More than any other post, this one will get me flamed. I can almost feel the burning now.
After all, we’re in a era where “shipping” is commonplace. Many shows have couples – err, supercouples – that people focus on and vociferously debate on every message board on the Web. Zendall, Nuke, CarJack, Jeva, Scrubs – these are just a few names that avid fanbases know and love.
But I think the focus on supercouples has been detrimental to the long term health of the shows.
I’m hardly the first person to say this. I’ve read several books and academic texts that have analyzed soaps. Many of these books, published in the late 1980s and early 1990s, came to similar conclusions.
And it’s not couples per se that I’m suggesting are a bad thing. Romantic pairings will ALWAYS be a big reason why people watch all of the shows. They have been since Day One, and will be until the end. In fact, having a strong couple is a good thing, and can keep viewers involved in the show and in all of the stories.
What I’m talking about, though, is an environment where supercoupledom is put at the top of the list of priorities, above every other creative need the show might have. This has two negative impacts on the narrative:
- Any natural, organic path that the characters in the supercouple may take, alone or together, is set aside, and all of the writing for the couple takes wildly divergent paths from where the characters were or should be.
- Characters on the canvas are no longer considered for their individual worth, or what creative energy they may bring to the canvas – but instead, their value is based largely on how compatible they might be in a supercouple. As a result, exciting standalone characters and fun quirky characters are often pushed to the sidelines. Veterans characters who aren’t coupling up with the new tartlet or stud are pushed to the back burner. These moves weaken the show.
I think it’s a shame that someone as popular as Deidre Hall is leaving Days of Our Lives, but to me, the character of Marlena has been stuck in the supercouple bubble for several years now. Her entire existence seems to focus largely around the fact that she loves John. I can’t help but wonder if this contributed to the character’s period of “rest” – whether the show felt Marlena was dispensable.

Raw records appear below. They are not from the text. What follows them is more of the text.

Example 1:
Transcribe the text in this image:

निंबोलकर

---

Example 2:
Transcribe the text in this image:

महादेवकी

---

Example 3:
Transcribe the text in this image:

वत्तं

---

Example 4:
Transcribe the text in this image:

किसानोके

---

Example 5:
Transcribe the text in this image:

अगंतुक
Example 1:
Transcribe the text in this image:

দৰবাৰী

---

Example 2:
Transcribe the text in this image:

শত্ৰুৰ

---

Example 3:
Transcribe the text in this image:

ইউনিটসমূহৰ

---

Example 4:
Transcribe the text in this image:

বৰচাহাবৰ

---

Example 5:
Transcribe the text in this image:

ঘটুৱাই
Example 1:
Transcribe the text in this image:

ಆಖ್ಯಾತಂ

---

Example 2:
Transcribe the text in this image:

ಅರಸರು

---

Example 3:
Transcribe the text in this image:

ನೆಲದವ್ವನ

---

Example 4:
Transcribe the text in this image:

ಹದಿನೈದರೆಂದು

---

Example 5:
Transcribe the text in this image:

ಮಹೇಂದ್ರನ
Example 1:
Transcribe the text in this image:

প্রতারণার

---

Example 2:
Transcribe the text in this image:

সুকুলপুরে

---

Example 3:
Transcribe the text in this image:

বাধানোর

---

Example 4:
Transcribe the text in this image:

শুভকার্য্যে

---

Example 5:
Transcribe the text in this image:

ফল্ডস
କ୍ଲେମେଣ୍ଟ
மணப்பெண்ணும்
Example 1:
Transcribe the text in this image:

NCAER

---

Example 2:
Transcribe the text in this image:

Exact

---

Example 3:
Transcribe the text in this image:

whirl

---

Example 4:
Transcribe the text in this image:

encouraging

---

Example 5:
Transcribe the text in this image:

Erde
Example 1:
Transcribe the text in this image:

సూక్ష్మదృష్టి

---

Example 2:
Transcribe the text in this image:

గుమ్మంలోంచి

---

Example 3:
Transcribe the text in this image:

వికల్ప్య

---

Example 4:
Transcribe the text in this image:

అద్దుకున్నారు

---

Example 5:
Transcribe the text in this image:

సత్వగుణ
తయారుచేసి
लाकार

I think supercouples (and their fanbases) can be a great boost for shows in some cases. Certainly, the support for the Luke/Noah romance on As The World Turns has really helped increase interest in the show, the story and the characters.
But more frequently, there are creative limitations that come out of supercouple status. Fans love the couples, but vociferously object to either character going through any personal journey on their own. I think that this can backfire on fans, because it sometimes leads to a lack of story for their favorites.

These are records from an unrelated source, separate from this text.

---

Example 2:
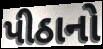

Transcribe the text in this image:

પીઠાનો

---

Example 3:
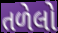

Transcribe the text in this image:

તળેલો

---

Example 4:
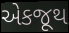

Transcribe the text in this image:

એકજૂથ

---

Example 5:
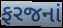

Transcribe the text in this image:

ફરજનાં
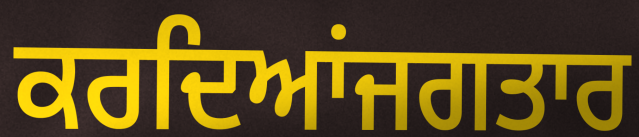
ਕਰਦਿਆਂਜਗਤਾਰ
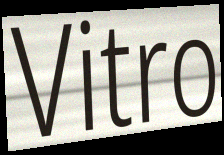
Vitro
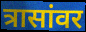
त्रासांवर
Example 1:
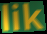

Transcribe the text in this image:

lik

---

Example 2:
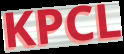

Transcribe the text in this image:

KPCL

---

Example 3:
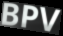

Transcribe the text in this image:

BPV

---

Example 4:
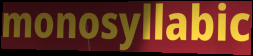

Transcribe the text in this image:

monosyllabic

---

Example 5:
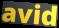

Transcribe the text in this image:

avid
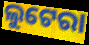
ଲୁଟେରା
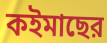
কইমাছের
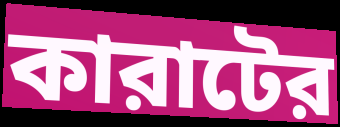
কারাটের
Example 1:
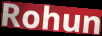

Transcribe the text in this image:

Rohun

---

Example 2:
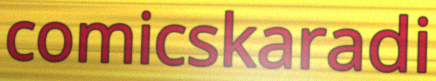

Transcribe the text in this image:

comicskaradi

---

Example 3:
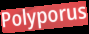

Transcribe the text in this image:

Polyporus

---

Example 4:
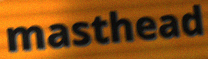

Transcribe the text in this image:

masthead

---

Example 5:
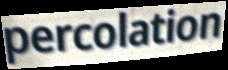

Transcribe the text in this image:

percolation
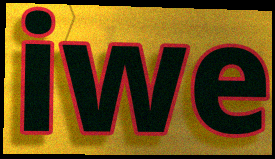
iwe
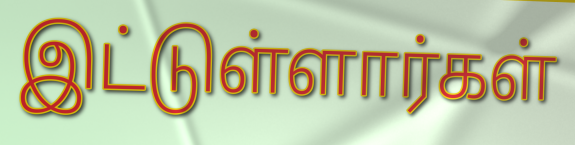
இட்டுள்ளார்கள்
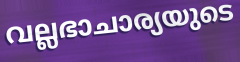
വല്ലഭാചാര്യയുടെ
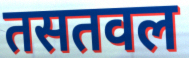
तसतवल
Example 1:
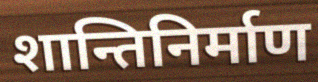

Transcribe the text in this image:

शान्तिनिर्माण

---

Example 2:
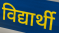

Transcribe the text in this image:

विद्यार्थी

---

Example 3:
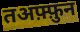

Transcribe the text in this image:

तअफ़्फ़ुन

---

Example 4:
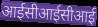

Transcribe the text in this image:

आईसीआईसीआई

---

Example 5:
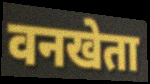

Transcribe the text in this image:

वनखेता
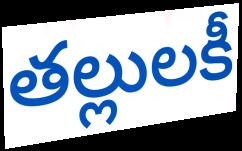
తల్లులకీ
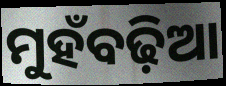
ମୁହଁବଢ଼ିଆ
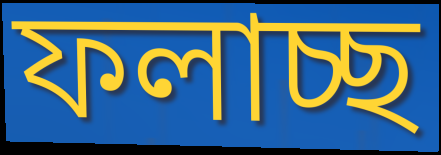
ফলাচ্ছ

The most negative impact is that I think in many cases, the drive for supercouples has led shows to promote uninspiring pairings, and set aside individual characters we want to see.

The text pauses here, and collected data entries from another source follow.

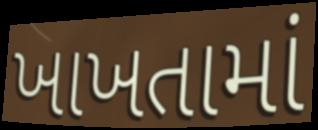
ખાખતામાં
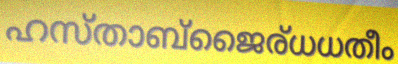
ഹസ്താബ്ജൈര്ധധതീം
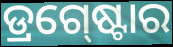
ଡ୍ରଗ୍‍ଷ୍ଟୋର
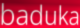
baduka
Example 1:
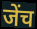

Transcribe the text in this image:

जेंच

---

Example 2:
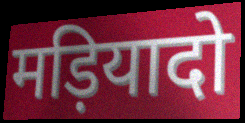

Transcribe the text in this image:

मड़ियादो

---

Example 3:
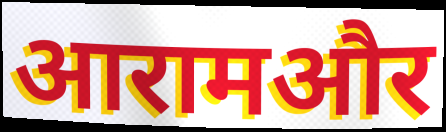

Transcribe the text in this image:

आरामऔर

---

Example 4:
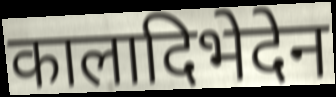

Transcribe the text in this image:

कालादिभेदेन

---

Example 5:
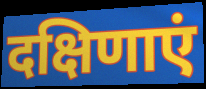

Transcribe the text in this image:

दक्षिणाएं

We don’t see friendships portrayed as much as we used to, because it would take time away from the focus on couples, couples, couples. It is nearly miraculous that the friendship of Alexis and Diane on General Hospital exists, especially since neither one of them is a mobster, criminal or sleazebag.
I’m not dismissing anyone’s enthusiam for a particular show, a particular couple or a particular actor or actress. I just want all of us to watch a show objectively and try to enjoy the story as it’s being told. And I want the shows to appreciate their strongest couples and write captivating, engaging stories for them, without compromising the show’s history (or the character’s history) to do so.